**TEXT**
=-=-=
Dr. Universe tells us how ancient people filtered rain

Ask Dr. Universe is a science-education column from Washington State University.

  • Wednesday, September 5, 2018 12:30pm
  • Life
Illustrations by Rob McClurkan

Illustrations by Rob McClurkan

Dr. Universe: How did people in ancient times filter water from rain? – Richard A., 11

Dear Richard,

Every day people around the world get their water in different ways. Some get water from a well, others turn on a tap, go to the store, and some walk many miles to a river. But no matter how we get our drinking water, it almost always starts with rain.

Rainwater is really clean, said my friend Julie Padowski. She’s a scientist at the State of Washington Water Research Center at Washington State University.

In ancient times, some people harvested rain in big containers, but many more people used water that had collected naturally in streams, rivers, and in the ground.

They could find groundwater rushing by in rivers, or bubbling up from underground through a spring. They could also dig deep into the earth to find water.
=-=-=
**Source records**
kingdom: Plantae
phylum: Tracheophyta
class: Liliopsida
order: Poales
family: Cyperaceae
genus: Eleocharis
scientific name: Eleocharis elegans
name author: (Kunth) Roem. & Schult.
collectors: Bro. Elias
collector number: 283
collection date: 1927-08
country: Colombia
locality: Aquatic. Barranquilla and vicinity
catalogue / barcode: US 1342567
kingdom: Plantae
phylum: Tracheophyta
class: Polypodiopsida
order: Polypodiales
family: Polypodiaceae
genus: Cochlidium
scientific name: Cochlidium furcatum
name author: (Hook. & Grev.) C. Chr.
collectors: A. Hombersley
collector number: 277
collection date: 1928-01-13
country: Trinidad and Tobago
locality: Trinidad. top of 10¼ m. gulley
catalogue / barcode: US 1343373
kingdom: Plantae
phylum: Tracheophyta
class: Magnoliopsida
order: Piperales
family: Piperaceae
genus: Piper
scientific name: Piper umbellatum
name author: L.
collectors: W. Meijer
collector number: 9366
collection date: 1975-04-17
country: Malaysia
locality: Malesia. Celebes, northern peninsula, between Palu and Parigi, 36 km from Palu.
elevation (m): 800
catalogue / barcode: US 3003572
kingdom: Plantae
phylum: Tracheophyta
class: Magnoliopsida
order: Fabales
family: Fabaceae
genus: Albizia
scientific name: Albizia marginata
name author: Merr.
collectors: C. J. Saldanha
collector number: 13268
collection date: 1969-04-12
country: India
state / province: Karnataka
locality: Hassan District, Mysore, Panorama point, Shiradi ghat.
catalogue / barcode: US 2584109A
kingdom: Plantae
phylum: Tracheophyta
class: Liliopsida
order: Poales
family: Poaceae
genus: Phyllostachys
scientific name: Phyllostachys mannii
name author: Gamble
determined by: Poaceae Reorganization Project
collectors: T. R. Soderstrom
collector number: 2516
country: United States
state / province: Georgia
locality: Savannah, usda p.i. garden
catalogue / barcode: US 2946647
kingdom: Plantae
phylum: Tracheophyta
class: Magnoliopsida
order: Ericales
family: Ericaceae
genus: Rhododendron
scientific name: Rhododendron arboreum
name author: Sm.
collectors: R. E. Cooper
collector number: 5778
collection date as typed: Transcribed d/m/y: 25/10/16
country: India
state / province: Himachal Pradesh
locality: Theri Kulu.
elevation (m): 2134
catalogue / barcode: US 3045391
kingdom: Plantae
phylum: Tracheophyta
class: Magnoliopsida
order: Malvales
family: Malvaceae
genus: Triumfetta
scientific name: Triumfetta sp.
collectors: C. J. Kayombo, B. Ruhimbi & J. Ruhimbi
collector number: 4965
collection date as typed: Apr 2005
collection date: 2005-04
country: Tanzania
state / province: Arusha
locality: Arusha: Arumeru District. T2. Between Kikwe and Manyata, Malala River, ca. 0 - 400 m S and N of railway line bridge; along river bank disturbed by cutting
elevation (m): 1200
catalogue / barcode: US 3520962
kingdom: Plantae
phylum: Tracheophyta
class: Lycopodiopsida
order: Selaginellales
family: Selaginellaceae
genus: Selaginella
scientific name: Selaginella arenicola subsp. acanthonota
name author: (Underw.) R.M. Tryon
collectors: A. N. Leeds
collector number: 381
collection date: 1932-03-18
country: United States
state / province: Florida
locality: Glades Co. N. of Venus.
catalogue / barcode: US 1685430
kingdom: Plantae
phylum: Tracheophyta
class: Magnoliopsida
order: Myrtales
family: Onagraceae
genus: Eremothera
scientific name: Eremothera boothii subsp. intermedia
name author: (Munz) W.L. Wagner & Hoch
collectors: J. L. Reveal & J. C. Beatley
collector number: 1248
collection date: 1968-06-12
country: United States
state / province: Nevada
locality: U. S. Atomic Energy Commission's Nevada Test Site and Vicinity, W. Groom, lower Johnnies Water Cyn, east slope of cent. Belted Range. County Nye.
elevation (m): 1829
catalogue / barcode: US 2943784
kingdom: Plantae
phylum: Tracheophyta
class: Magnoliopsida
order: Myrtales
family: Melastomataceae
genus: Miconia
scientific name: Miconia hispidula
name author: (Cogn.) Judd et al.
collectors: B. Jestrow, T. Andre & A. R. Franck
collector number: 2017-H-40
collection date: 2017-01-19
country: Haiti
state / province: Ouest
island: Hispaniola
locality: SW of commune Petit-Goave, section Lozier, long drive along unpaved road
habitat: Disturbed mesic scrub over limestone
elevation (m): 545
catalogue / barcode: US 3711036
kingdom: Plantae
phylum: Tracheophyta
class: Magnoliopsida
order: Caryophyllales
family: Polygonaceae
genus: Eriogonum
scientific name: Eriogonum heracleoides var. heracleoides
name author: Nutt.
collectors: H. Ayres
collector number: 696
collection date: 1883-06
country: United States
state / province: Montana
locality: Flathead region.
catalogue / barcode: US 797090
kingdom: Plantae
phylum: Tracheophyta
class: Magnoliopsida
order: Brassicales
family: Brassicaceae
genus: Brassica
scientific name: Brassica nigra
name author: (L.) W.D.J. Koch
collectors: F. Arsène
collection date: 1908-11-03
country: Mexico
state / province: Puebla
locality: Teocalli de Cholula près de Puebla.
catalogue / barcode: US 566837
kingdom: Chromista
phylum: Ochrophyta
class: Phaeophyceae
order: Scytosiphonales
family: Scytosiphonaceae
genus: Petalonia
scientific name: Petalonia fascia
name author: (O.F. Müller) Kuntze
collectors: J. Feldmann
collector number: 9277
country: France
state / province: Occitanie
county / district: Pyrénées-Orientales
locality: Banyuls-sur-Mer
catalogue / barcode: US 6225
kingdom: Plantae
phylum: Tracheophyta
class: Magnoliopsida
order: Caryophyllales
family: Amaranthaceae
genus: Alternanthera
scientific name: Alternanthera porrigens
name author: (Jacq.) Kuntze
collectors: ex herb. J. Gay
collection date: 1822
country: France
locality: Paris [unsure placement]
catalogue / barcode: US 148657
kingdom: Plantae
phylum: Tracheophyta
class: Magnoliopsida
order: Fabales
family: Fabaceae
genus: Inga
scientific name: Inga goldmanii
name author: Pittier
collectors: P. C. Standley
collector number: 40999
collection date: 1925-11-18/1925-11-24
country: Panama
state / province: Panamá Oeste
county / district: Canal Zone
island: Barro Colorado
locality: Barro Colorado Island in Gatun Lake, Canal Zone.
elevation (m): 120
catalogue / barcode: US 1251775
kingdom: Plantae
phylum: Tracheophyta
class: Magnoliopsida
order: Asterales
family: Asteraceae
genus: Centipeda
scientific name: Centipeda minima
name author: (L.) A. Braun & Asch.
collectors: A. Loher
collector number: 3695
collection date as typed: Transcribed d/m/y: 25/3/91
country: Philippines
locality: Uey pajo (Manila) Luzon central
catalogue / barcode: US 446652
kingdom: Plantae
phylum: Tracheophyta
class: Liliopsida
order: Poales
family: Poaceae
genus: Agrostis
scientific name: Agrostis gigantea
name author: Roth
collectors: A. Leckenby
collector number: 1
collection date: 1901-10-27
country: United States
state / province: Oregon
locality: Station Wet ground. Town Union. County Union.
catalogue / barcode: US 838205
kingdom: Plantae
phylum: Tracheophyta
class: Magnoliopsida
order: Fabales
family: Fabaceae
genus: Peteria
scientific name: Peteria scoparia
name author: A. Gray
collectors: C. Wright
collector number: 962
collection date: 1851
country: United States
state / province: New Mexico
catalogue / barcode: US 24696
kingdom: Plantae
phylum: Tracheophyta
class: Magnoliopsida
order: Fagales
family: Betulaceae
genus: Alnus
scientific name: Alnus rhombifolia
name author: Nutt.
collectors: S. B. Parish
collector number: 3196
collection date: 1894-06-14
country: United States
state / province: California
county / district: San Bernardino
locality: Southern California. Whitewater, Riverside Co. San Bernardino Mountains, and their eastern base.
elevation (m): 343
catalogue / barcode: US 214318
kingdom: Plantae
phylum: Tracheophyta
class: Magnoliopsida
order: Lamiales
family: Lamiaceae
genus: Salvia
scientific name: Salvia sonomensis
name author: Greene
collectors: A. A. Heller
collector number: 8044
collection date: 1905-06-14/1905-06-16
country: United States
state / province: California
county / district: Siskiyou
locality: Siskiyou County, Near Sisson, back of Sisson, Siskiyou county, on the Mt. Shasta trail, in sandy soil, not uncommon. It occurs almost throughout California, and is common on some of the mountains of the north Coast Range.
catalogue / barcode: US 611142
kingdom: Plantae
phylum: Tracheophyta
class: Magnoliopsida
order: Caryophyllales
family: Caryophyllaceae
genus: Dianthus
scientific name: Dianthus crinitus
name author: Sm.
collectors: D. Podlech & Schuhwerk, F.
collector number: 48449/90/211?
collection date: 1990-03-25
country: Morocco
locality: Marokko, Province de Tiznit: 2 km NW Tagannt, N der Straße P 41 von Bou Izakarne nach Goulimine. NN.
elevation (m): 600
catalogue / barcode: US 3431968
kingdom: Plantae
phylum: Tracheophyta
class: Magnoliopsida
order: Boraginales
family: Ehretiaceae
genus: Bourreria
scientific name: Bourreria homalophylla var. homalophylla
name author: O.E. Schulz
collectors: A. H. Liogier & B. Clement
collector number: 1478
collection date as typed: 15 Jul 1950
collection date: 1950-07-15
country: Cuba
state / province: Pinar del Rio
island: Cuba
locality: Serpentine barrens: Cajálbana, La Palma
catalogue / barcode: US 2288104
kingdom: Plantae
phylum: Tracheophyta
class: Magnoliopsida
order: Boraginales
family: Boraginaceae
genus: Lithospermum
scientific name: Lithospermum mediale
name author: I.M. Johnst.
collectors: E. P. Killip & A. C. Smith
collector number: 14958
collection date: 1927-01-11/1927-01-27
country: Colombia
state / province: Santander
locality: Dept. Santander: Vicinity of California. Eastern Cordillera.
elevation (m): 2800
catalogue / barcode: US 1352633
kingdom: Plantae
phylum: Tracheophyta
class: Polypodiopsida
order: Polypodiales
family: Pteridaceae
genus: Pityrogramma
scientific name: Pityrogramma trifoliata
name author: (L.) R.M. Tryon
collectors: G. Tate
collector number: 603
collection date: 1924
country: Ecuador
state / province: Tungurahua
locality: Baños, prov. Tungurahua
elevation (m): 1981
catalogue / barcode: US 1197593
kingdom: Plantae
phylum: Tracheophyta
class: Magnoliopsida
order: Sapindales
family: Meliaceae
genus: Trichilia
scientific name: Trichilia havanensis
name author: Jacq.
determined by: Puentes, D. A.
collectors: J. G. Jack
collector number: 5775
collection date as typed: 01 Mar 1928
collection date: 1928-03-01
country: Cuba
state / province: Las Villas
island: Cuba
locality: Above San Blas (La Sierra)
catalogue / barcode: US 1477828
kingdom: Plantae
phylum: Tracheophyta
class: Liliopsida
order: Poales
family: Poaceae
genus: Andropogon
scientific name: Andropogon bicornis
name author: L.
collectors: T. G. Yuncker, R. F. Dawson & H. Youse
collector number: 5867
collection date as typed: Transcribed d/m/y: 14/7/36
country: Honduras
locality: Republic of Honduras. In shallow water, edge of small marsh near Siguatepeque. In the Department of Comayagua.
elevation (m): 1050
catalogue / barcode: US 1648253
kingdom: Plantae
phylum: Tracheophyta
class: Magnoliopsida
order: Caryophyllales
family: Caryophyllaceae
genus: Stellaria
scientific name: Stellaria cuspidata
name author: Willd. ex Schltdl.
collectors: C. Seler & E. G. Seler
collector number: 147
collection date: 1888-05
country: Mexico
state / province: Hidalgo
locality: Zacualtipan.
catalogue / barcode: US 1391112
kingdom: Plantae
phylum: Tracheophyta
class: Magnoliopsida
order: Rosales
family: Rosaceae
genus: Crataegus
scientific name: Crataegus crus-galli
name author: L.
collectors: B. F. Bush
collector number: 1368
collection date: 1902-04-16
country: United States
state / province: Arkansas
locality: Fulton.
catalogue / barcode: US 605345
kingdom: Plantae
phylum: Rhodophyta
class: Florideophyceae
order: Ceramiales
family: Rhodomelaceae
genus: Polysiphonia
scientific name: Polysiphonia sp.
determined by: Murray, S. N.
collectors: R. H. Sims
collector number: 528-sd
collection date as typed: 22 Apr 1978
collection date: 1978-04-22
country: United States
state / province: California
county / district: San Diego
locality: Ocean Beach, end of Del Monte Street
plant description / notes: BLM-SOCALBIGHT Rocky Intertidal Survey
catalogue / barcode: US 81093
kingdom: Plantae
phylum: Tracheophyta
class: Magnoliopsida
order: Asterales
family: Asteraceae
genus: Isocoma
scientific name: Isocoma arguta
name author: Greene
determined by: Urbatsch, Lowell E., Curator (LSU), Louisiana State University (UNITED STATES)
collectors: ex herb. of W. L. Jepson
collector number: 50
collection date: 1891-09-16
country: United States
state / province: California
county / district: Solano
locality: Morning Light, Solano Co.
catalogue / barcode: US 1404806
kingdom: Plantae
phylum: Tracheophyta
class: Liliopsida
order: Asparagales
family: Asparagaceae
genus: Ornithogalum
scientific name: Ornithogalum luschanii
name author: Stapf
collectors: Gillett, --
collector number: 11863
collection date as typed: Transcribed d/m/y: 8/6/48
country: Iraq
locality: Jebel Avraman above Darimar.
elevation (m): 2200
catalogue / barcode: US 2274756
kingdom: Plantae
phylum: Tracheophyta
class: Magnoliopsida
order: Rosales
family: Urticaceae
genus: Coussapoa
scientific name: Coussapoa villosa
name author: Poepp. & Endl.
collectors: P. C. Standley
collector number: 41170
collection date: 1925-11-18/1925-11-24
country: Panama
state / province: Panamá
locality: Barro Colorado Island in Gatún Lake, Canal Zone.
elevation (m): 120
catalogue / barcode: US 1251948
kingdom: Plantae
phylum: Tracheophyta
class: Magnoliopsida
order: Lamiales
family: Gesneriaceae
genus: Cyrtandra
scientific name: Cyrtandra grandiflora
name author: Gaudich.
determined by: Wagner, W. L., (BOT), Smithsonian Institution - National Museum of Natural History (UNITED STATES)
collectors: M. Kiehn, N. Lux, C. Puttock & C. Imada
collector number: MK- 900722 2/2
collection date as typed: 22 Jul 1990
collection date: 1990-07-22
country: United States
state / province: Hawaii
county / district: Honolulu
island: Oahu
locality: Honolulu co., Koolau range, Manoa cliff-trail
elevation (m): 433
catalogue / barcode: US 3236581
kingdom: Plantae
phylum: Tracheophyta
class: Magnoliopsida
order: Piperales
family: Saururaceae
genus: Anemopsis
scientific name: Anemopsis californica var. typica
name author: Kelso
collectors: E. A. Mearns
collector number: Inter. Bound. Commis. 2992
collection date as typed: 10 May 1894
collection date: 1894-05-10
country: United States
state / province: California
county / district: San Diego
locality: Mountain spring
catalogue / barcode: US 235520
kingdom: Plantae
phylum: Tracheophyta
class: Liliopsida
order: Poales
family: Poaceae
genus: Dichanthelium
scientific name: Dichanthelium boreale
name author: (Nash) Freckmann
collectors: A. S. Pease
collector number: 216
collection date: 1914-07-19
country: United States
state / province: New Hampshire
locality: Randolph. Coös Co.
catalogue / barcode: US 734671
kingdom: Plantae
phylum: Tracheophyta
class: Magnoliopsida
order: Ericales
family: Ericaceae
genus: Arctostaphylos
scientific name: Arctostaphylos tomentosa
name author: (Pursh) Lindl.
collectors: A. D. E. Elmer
=-=-=
**REQUIREMENT**
Write out, word for word, the part of the Dr. Universe column starting with "Rainwater is really" and going on through "at Washington State University.".

**RESULT OF THIS TASK**
Rainwater is really clean, said my friend Julie Padowski. She’s a scientist at the State of Washington Water Research Center at Washington State University.